La pièce "Can You Hear Me ?" joué par le tentet est une composition de Joëlle Léandre qui dit beaucoup sur sa musique. Cette création autrichienne avec neufs improvisateurs plus sa contrebasse permet d'appréhender bien des influences et bien des échanges qui ont été ceux de Léandre. Déjà parce qu'il n'est pas si commun de la voir écrire pour une grande formation, mais surtout parce qu'elle tangente à la fois le Free et la musique contemporaine (on pense à Cage, bien sur, mais aussi à Varèse parfois...), s'offrant même quelques détours électriques dans le premier tiers de la pièce -et tant d'autres clins d’œil !-.
Le Tentet est composé de trois entités assez clairement distinctes. On trouve quatre cordes d'un côté avec notamment Melissa Coleman-Zielasko au violoncelle qui offre une magnifique réplique à Léandre. De l'autre, on découvre quatre soufflants avec une mention spéciale à Susanna Gartmayer dont le son à l'alto et à la clarinette basse est magnifique. Au centre, la relation entre le vibraphoniste Kevin Norton et le guitariste de Polwechsel Bukhard Stangl est la colonne vertébrale de cette construction. Can You Hear Me est un équilibre constant entre ces entités qui tentent parfois l'unisson. En témoigne ce passage profond au centre de la pièce qui évoque une orageuse musique de chambre, mais aussi certaines ruptures qui au lieu de dissoudre l'unité rend l'ensemble bien plus homogène. Débuté dans un babil des musiciens, la pièce se termine dans ces verbes heurtés qui sont aussi l'identité de Joëlle Léandre.
Can You Hear Me ? Nous demande-t-elle. Plus que jamais, repondons lui OUI ! Et bien content, encore !
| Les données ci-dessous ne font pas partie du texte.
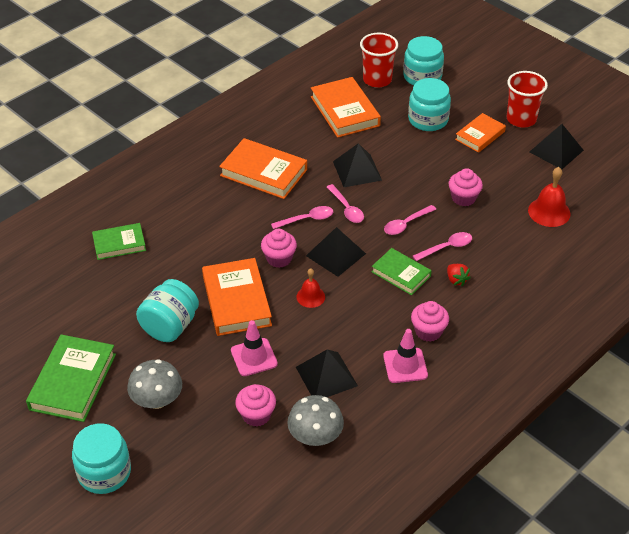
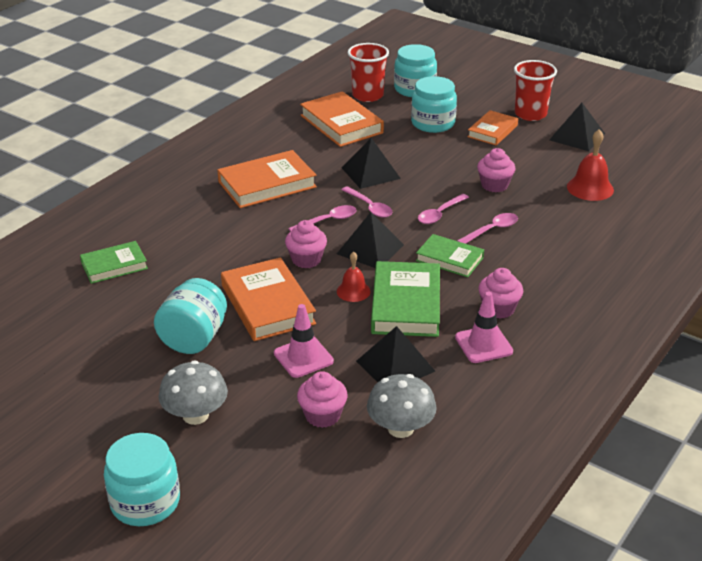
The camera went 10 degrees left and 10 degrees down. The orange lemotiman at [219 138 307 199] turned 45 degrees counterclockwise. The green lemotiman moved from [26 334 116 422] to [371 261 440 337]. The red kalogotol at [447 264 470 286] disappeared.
Le travail des timbres du trio qui fait suite au Tentet est lui aussi tout à fait impressionnant. L'archer de Léandre va chercher des stridulations qui s'unissent aux discours du piano et du vibraphone, dans un trio ou elle tient la place centrale. Le piano de Tilbury est économe d'effet mais va chercher des émotions jusque dans la rigueur de ses notes. Tout joue à s’entremêler ; les touches frappées du piano et les pizzicati profonds à la contrebasse ou l'impression d'écho entre vibraphone et piano. Ce trio très contemplatif montre une autre facette, plus rare, de la contrebassiste. Les moments de quasi-silence, à peine heurté par le frottement d'un archet ou un léger tintement de Tilbury, sont des moments suspendus à un temps devenu aussi léger que l'air.
Ce double album est absolument indispensable.